Моя утрата – это беспокойная ночь в теплом бараке, устланном спальниками, через которые так трудно пролезть незаметно, что даже не хочется начинать, но придется, потому что тело как будто взвилось против законов выживания и гонит меня прочь из людского тепла в промерзлый предбанник, где даже не туалеты, а ведра в бетонной нише, и я склоняюсь над поганым ведром, и мокрые пальцы липнут к стальной ручке, когда я несу его еще дальше в ночь и холод, к помойной яме за обледенелыми сугробами, а тело не унимается, и я, каждый раз пробираясь обратно в темное тепло спальника и устраиваясь, как до утра, хорошо знаю, что скоро встану опять и буду вставать до последней капли желчи, от которой накануне меня вело и понуждало злиться на всякую мелочь, а теперь я будто вычищаю эту копоть злости целым полем хрустящего снега, через которое, когда совсем скрутило, я иду под круглой луной к деревянному туалету-сараю возле храма, к которому днем мы носили бревна, обходя сердито лающую собаку, и мне не вспомнить, что так выводило меня из себя накануне, мне лишь бы собака не тронула и внутри утихло. И вот наконец моя ночь крепостью за минус двадцать градусов подходит к утру, и я, не проспав и минуты, вхожу в барачную нашу кухню и не помню ни зла своего, ни мучений от радости, что вижу человека, одного из смены и, кажется, самого высокого. Он читает утреннее молитвенное правило, нам всем сегодня к Причастию, но я прошу его помочь мне, и он вызывается добыть активированного угля, а я успеваю спасти его и дежурных по кухне от синего санитарного света, который они по ошибке включили.

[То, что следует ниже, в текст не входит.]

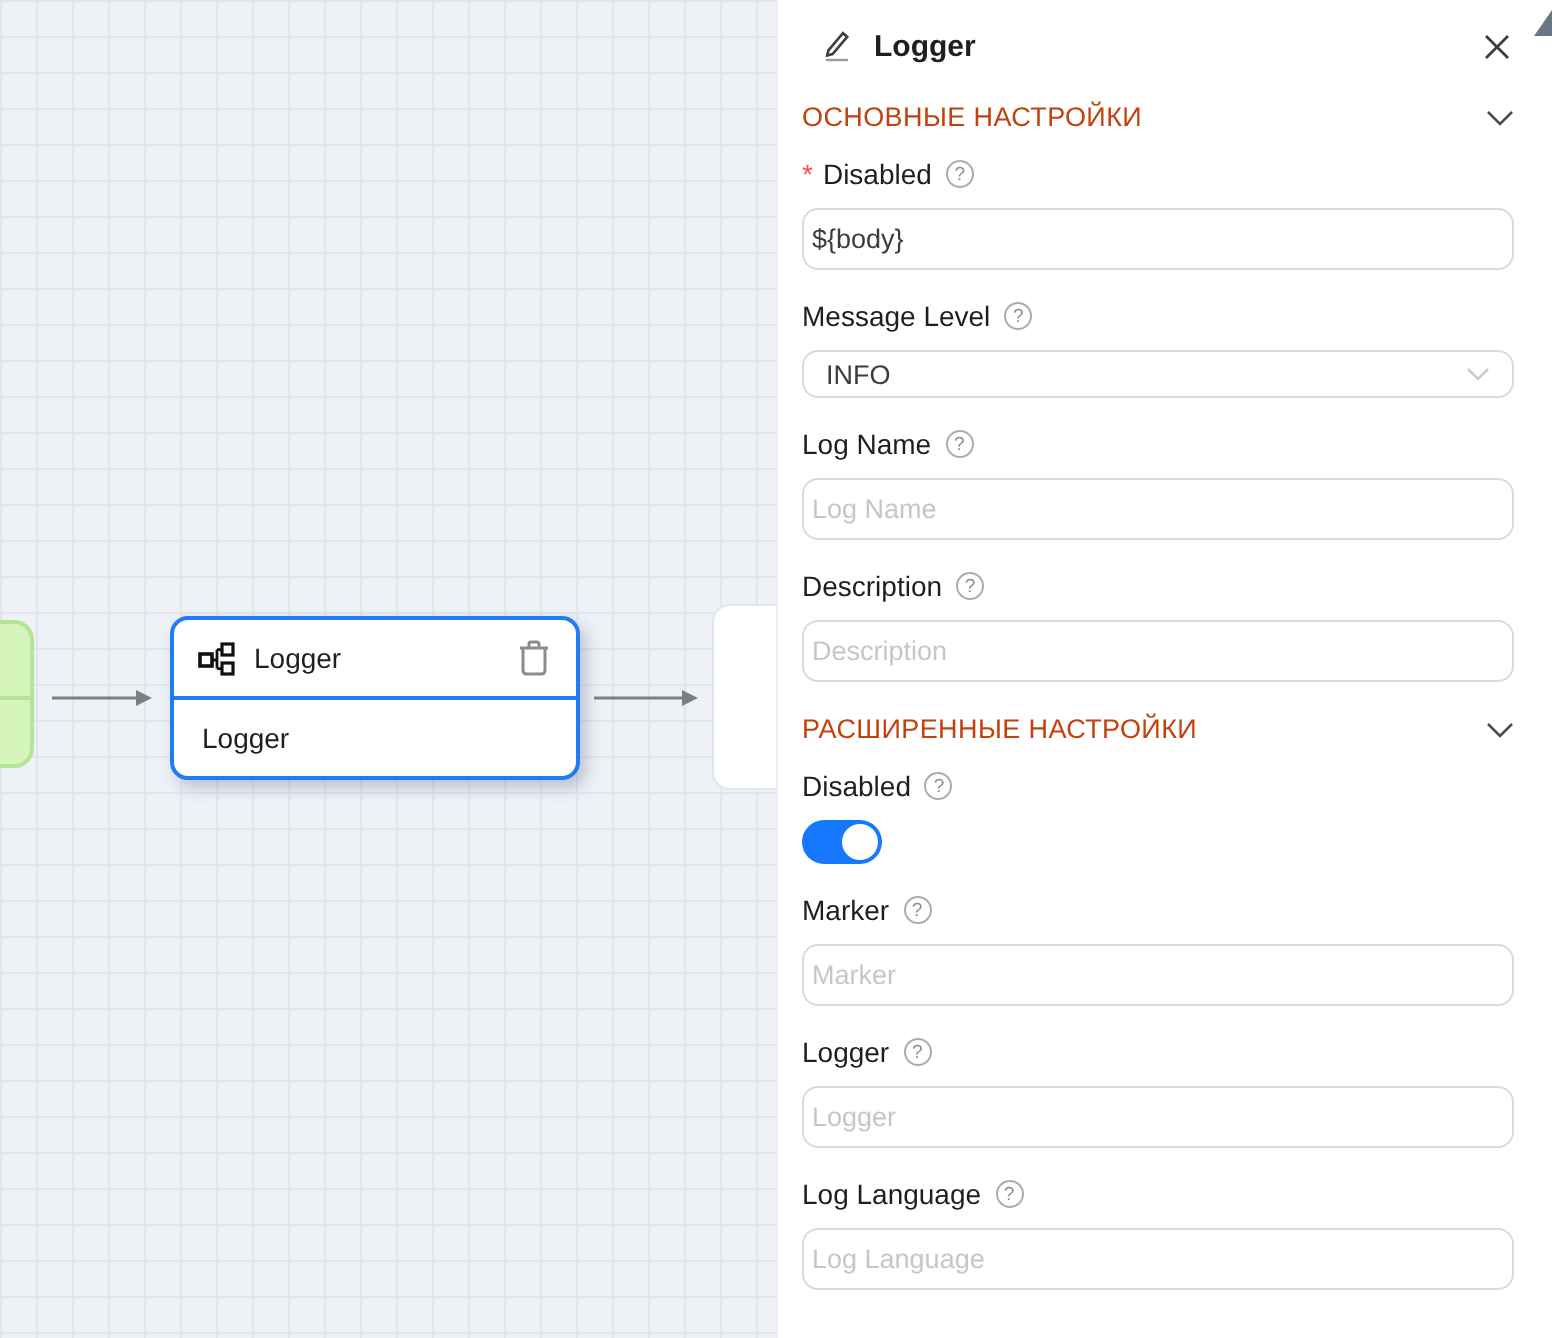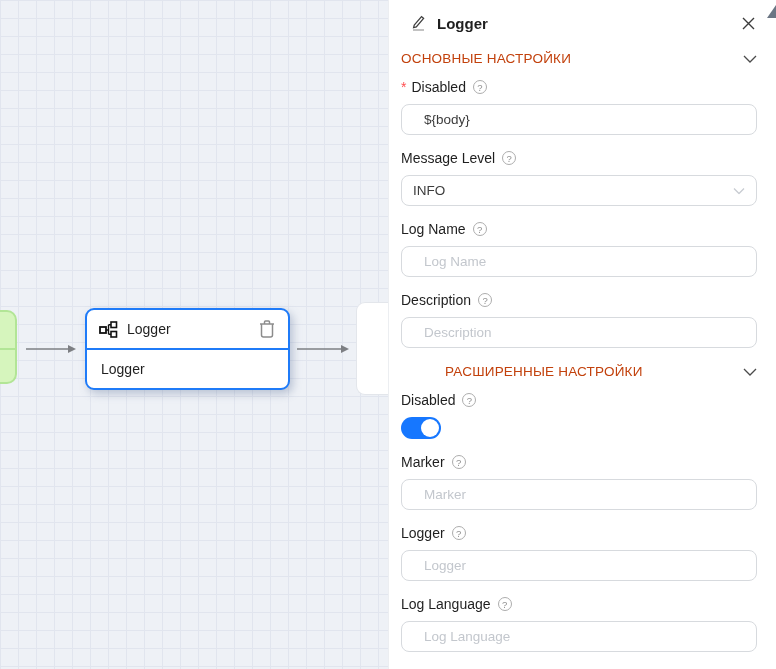--- a/index.html
+++ b/index.html
@@ -56,7 +56,7 @@
     width:14px; height:14px; border:1px solid #adadad; border-radius:50%;
     font-size:9.5px; color:#8f8f8f; }
   .tbox { width:100%; height:31px; border:1px solid #d7dade; border-radius:8px;
-    padding:0 22px; font-size:13.5px; color:#3c3c3c; background:#fff; outline:none;
+    padding:0 4px; font-size:13.5px; color:#3c3c3c; background:#fff; outline:none;
     font-family:"Liberation Sans", sans-serif; }
   .tbox::placeholder { color:#c3c7cd; }
   .selectbox { position:relative; width:100%; height:31px; border:1px solid #d7dade;

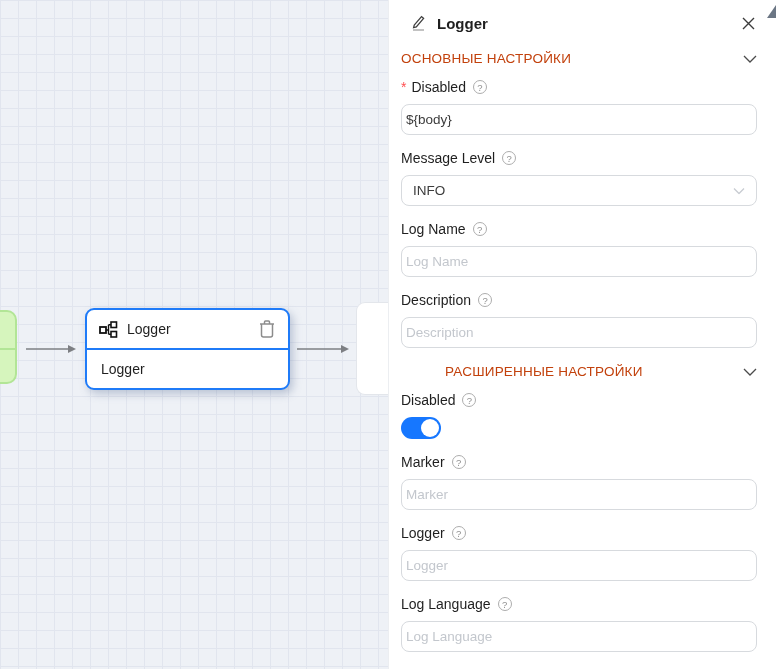--- a/index.html
+++ b/index.html
@@ -59,7 +59,7 @@
     padding:0 4px; font-size:13.5px; color:#3c3c3c; background:#fff; outline:none;
     font-family:"Liberation Sans", sans-serif; }
   .tbox::placeholder { color:#c3c7cd; }
-  .selectbox { position:relative; width:100%; height:31px; border:1px solid #d7dade;
+  .selectbox { position:relative; width:100%; height:24px; border:1px solid #d7dade;
     border-radius:8px; display:flex; align-items:center; padding:0 11px;
     font-size:13.5px; color:#3c3c3c; background:#fff; cursor:pointer; }
   .selectbox .sel-chevron { position:absolute; right:11px; top:50%; transform:translateY(-50%); }

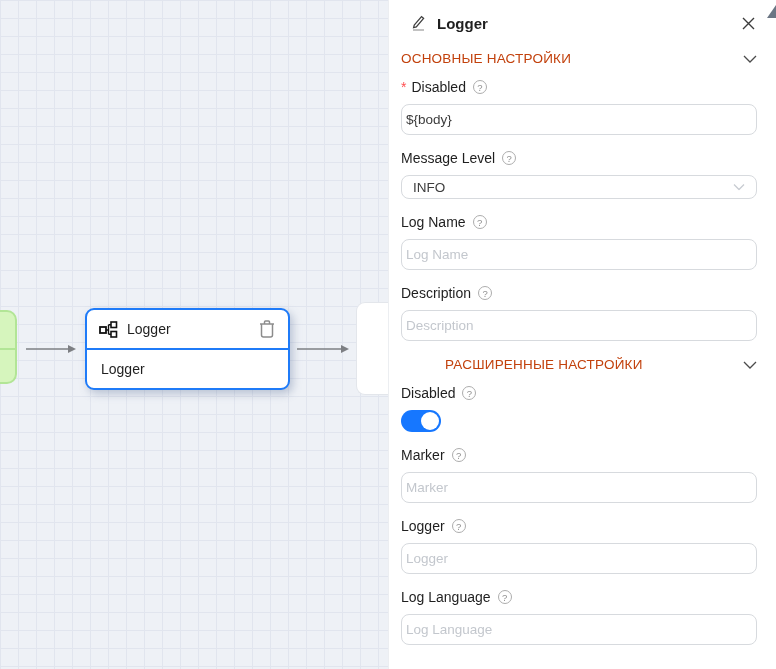--- a/index.html
+++ b/index.html
@@ -175,7 +175,7 @@
       <input class="tbox" type="text" placeholder="Description" style="">
     </div>
 
-    <div class="section-header" style="margin-top:16px;margin-left:44px;">
+    <div class="section-header" style="margin-top:16px;">
       <span class="section-title">РАСШИРЕННЫЕ НАСТРОЙКИ</span>
       <svg width="14" height="8" viewBox="0 0 14 8">
         <path d="M1,1 L7,7 L13,1" fill="none" stroke="#4b4b4b" stroke-width="1.3"></path>

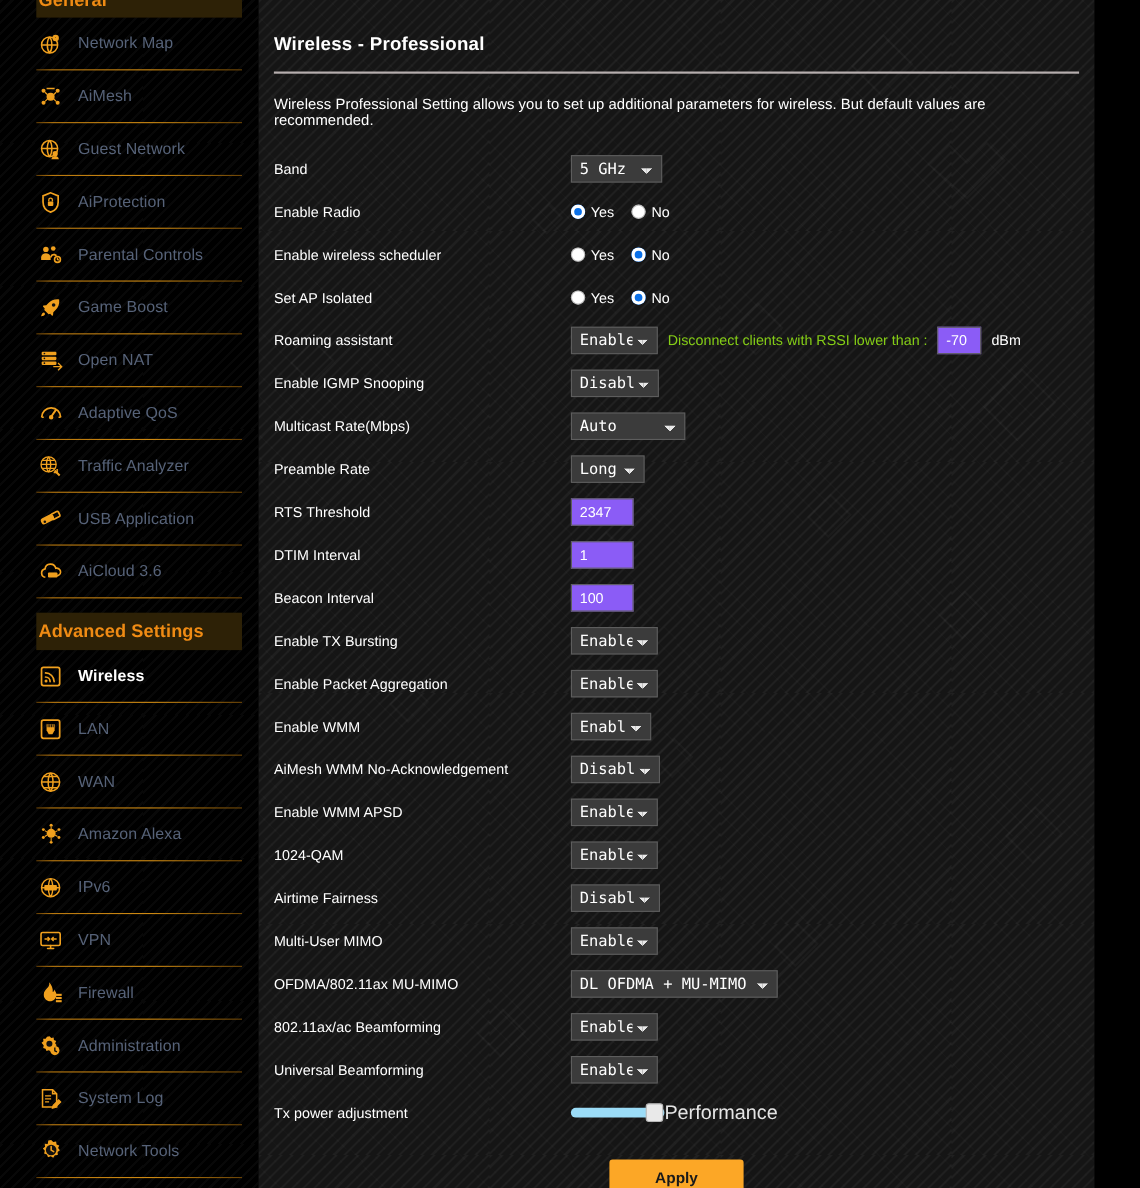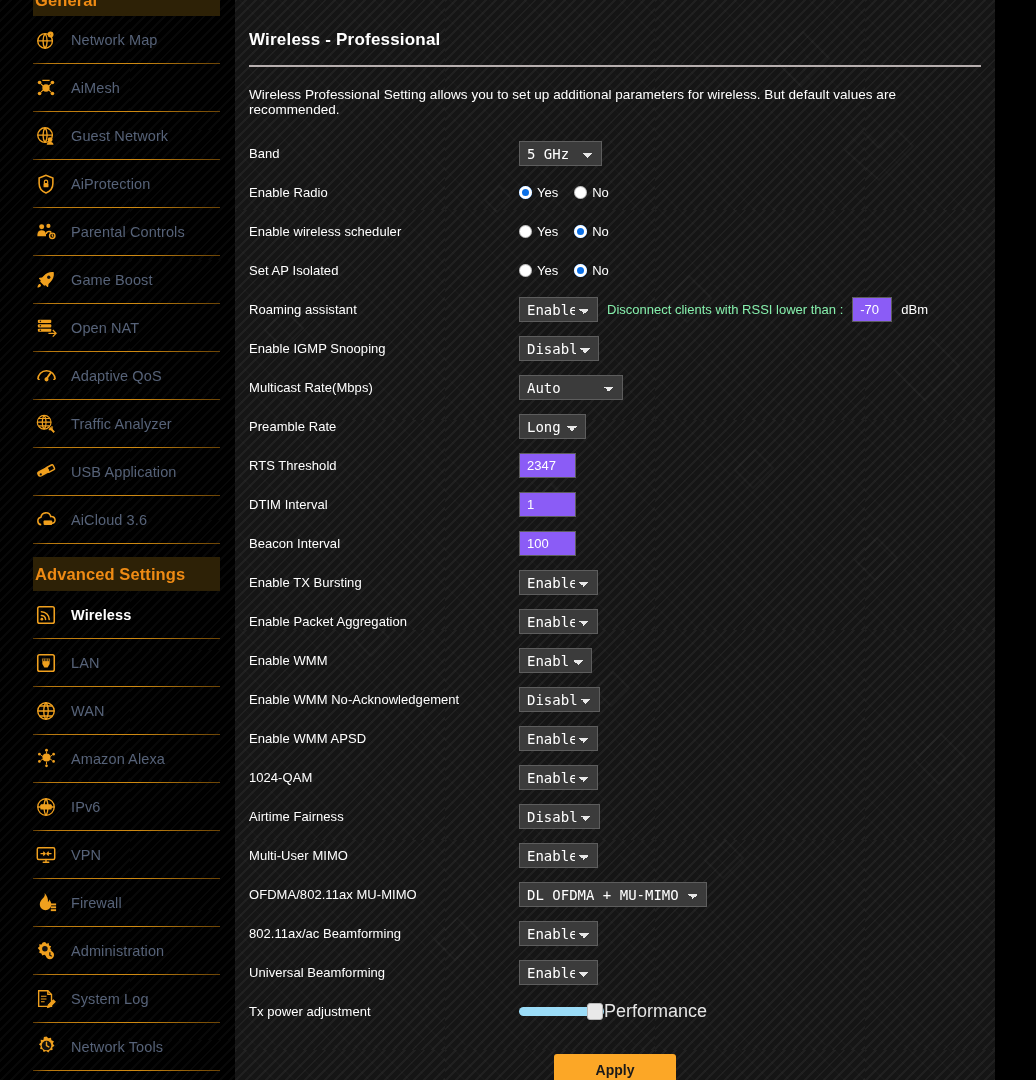--- a/index.html
+++ b/index.html
@@ -196,7 +196,7 @@
   .radio-lbl { color: #ffffff; font-size: 13px; }
 
   .inline-text {
-    color: #86efac;
+    color: #84cc16;
     font-size: 13px;
     margin: 0 9px;
     white-space: nowrap;

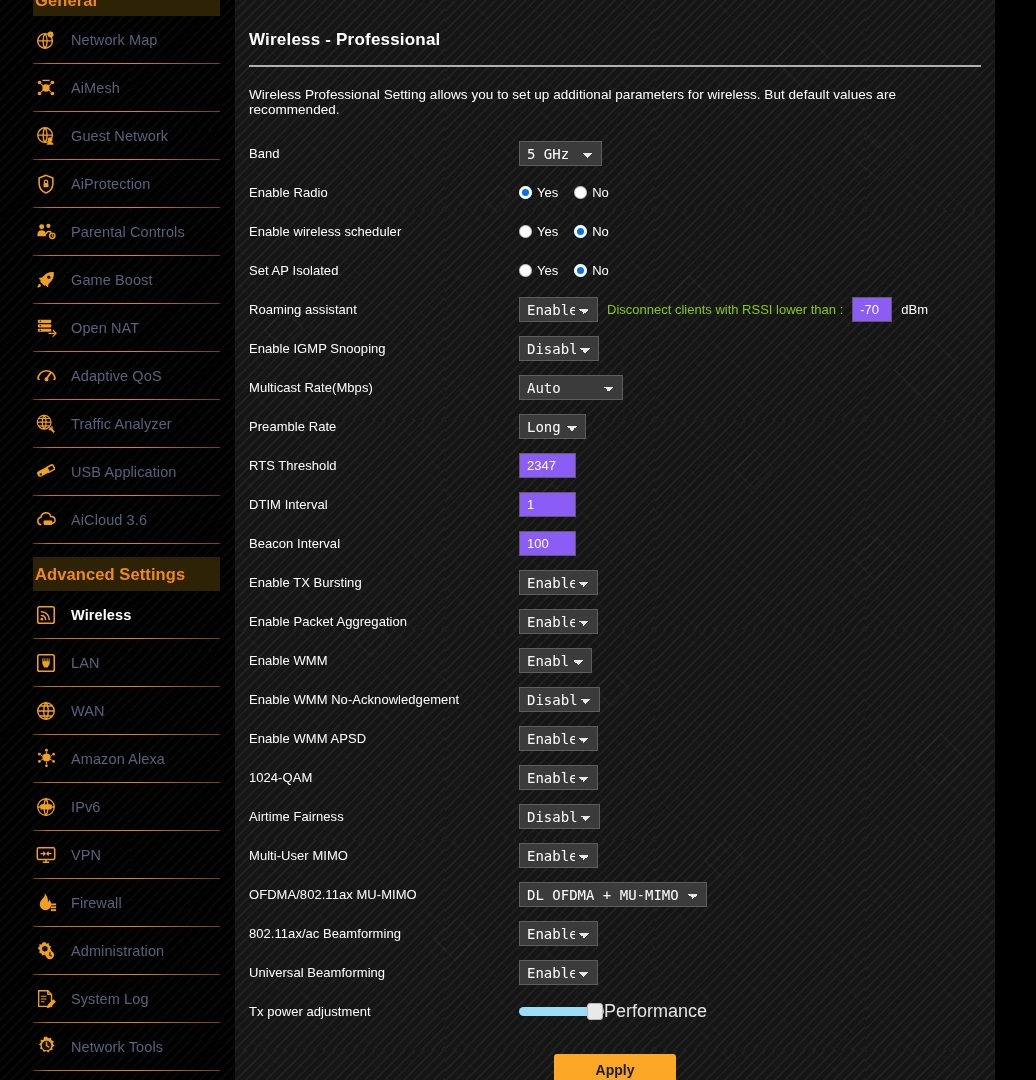--- a/index.html
+++ b/index.html
@@ -673,7 +673,7 @@
         </div>
 
         <div class="row">
-          <div class="label">Enable WMM No-Acknowledgement</div>
+          <div class="label">AiMesh WMM No-Acknowledgement</div>
           <div class="field">
             <select class="ui w-wmmnoack"><option>Enable</option><option selected="">Disable</option></select>
           </div>

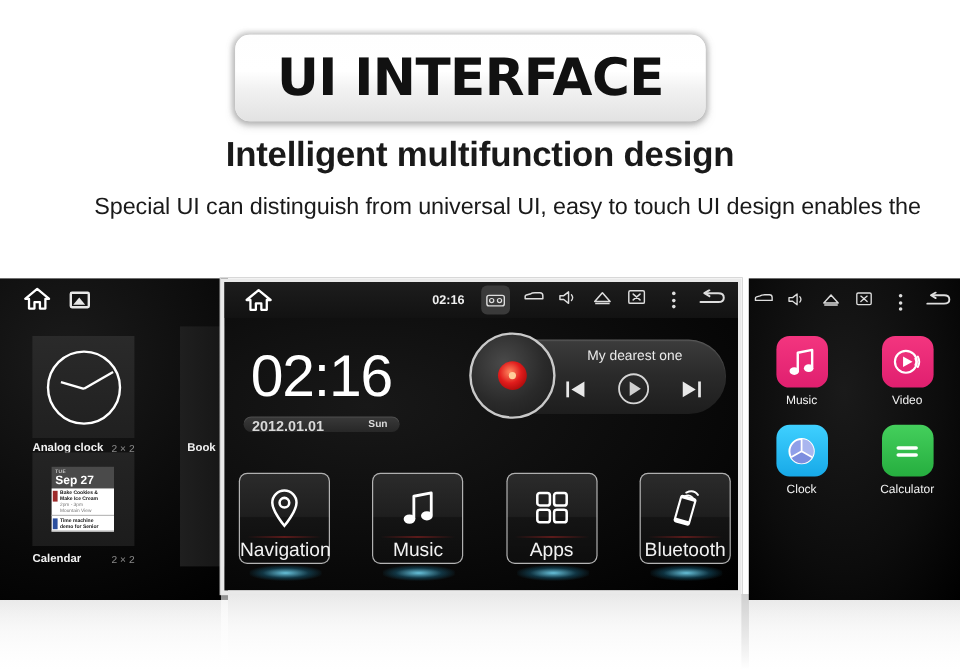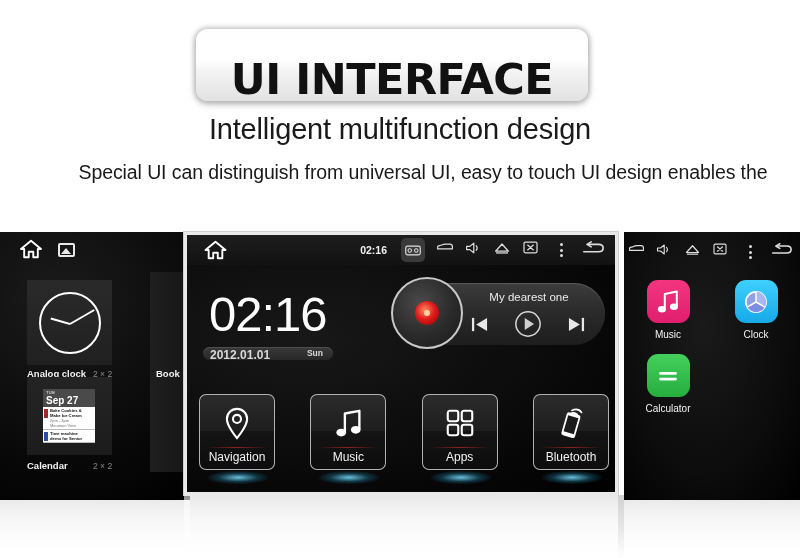--- a/index.html
+++ b/index.html
@@ -18,7 +18,7 @@
     background: linear-gradient(to bottom,#fefefe 0%,#ffffff 42%,#f2f2f2 62%,#e2e2e2 100%);
     border-radius:12px;
     box-shadow: 0 0 4px 2px rgba(160,160,160,.55), 0 3px 7px rgba(140,140,140,.5);
-    display:flex; align-items:flex-end; justify-content:center;
+    display:flex; align-items:center; justify-content:center;
   }
   .title-banner-text {
     font-family:"DejaVu Sans", sans-serif;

Плакать от утраты можно, только насилу вычистившись, выпустив из себя всю желчь. Горе – стыдно, болезнь – обидно, смерть безобразна, вина прогнила, жалость тягомотна, и только утрата – чистое чувство, легкое, сильное, химически резко прочищающее контакты в голове. Утрата – стерильное чувство отсутствия, и, чтобы добраться до нее, надо выполнить рвоту как работу, вытащив из нутра все то, что забивает пустоту и бродит, пустотой подтравленное. И не смыкать глаз, и шебуршиться, и лезть через весь барак, пока все мирно спят накануне Причастия.

И вся жизнь до утраты – это мирно, тепло и тесно спать накануне. А когда придет час, увидеть вещий сон, с которым к Иосифу Прекрасному не ходи, так он ясен и говорящ, яснее снов виночерпия и хлебодара: в самом начале нашей с мамой последней осени ко мне ночью пришли два грудных младенца, тучный и тощий. Да, один такой здоровый и милый, что не запомнился, а второй, худой, болел и, помню, грудь не брал, как я ни старалась.

Две новости, хорошая и плохая, год чудесного прибавления и непоправимой утраты – о чем тут еще говорить, но сейчас, мне кажется, я вижу в этом сне новый смысл.

И прибавление, и утрата, и возвышение, и казнь, и жизнь, и смерть – это дети, Его дети, равно и одновременно врученные моему попечению.